At both power stations, each pair of generators is connected to a 2,500 kvA transformer that increases the voltage from 415 v to 22,000 v. A 25 MvA transformer connected to the local electric grid then boosts the voltage to 66 kv. Of the total 94 MW capacity, 4 to 10 MW is returned from the grid for mine use.
The complete power generation system consumes 437 tons of coal seam gas per day – 250 tons at the Appin site and 187 tons at the Tower site. All of the coal seam gas delivered to the generator sets is collected using underground “in seam” drilling and treated in an additional step at the surface where fine coal dust is removed in a wet scrubbing and filtration process. An underground system comprised of 8 km of pipes collects and transports the seam gas and is interconnected to enable the gas to be diverted as necessary between the Appin and Tower power stations. The adjoining West Cliff Colliery mine, also owned by BHP Billiton, serves as an additional source of coal seam gas for the Appin site when needed. A supplemental natural gas supply from the Moomba field approximately 1000 miles west of the site aids in subsidizing these fuel sources during periodic fluctuations in the coal seam fuel supply.
When operating each generator set runs at full capacity. During peak hours – 7 a.m. to 10 p.m. on weekdays – the coal seam gas is supplemented with natural gas as necessary to deliver the generators’ full rated output. In off-peak hours, the units deliver the maximum output possible based on seam gas availability. In total, each unit operates approximately 8,000 hours on an annual basis.
Coal seam methane energy has proven financially attractive and operationally reliable at the Appin and Tower mines.
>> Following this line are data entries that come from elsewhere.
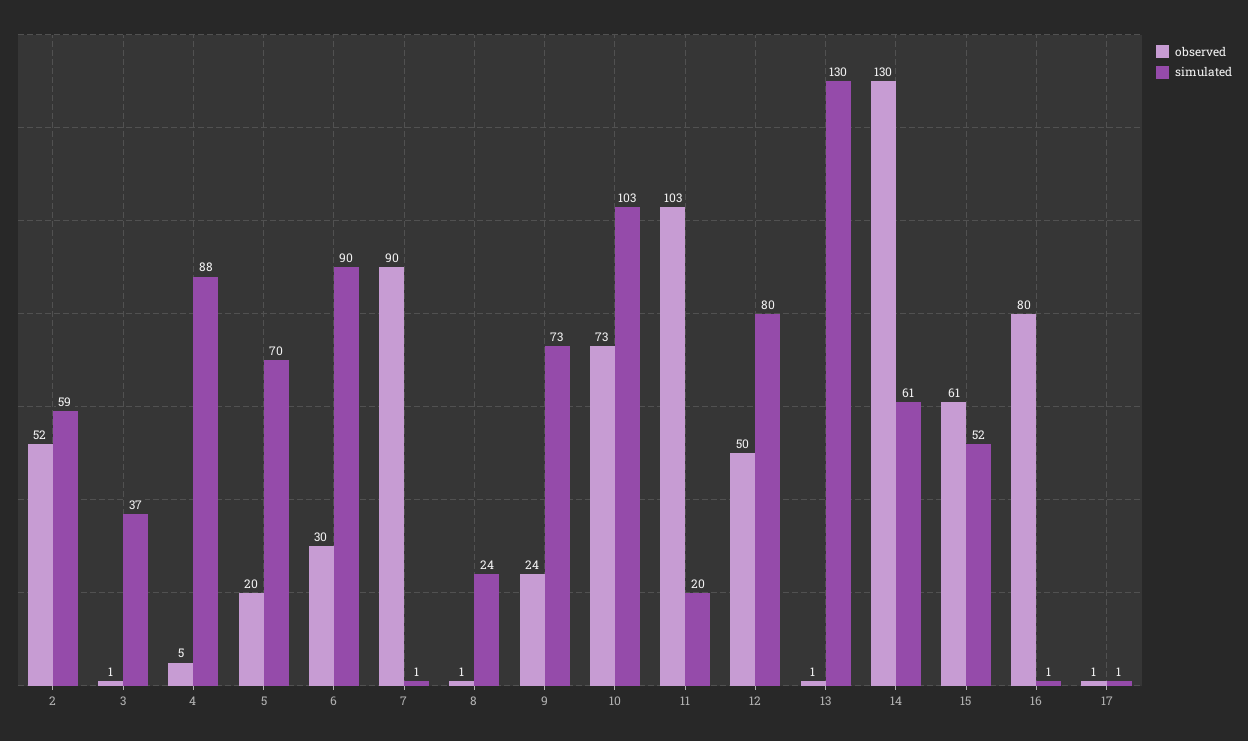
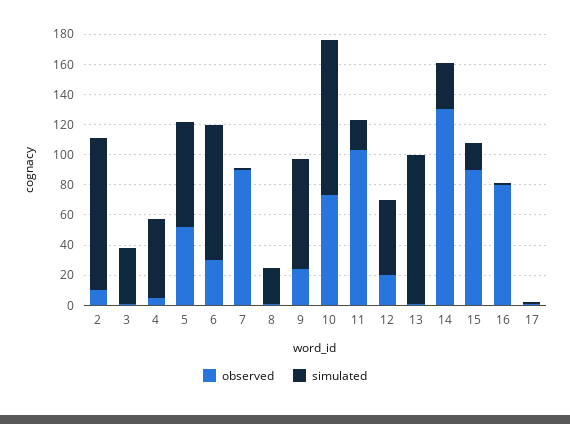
  {
    "observed": {
-     "2": 52,
+     "2": 10,
      "3": 1,
      "4": 5,
-     "5": 20,
+     "5": 50,
      "6": 30,
      "7": 90,
      "8": 1,
      "9": 24,
      "10": 73,
      "11": 103,
-     "12": 50,
+     "12": 20,
      "13": 1,
      "14": 130,
-     "15": 61,
+     "15": 90,
      "16": 80,
      "17": 1
    },
    "simulated": {
-     "2": 59,
+     "2": 100,
      "3": 37,
-     "4": 88,
+     "4": 50,
      "5": 70,
      "6": 90,
      "7": 1,
      "8": 24,
      "9": 73,
      "10": 103,
      "11": 20,
-     "12": 80,
+     "12": 50,
-     "13": 130,
+     "13": 100,
-     "14": 61,
+     "14": 30,
-     "15": 52,
+     "15": 20,
      "16": 1,
      "17": 1
    }
  }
After nearly a decade of operation, the Appin and Tower energy facilities have exceeded expectations for return on investment from the sale of electricity to Integral Energy’s grid. The project demonstrates the viability of coal seam gas as a significant source of supply to help meet modern society’s growing need for reliable and affordable electricity.
With today’s ever-increasing concerns for the environmental effects of emissions, the project has additionally helped reduce both mines’ methane emissions by half.
In addition to generating revenue and reducing emissions, the coal seam methane energy system provides the mines with a reliable source of standby power.
During the initial stages of the project, the local Cat dealer provided warranty service. Since then, EDL has handled service and overhauls primarily in-house. The company owns a highly sophisticated repair and overhaul facility one mile from the Appin site that includes a teardown area, wash bay, inspection area, re-assembly area, paint shop, and parts storage area. The facility has a staff of 10 and can process as many as four engines at a time.
Through a progressive maintenance program, EDL has safely extended time between major overhauls from the standard 40,000 hours to more than 60,000 hours in some cases. Technicians perform a combination of condition-based, scheduled and unscheduled maintenance. Trending and analysis procedures, including coolant and lube oil analysis, help technicians monitor engine condition, detect potential operating issues and establish routine service intervals. Lube oil analysis by the oil supplier has enabled extension of the oil-change interval in some cases to in excess of 2,000 hours.
The power stations stock replacement components and consumables and replenish inventory based on an automatic ordering system. Westrac, the local Cat servicing dealer located in close proximity to the power house sites, makes deliveries of components and offers overhaul and repair support as necessary. “The sustainability of our business and the sustainability of our world are inseparable. This project is a solid example of Caterpillar’s commitment demonstrated in practice.”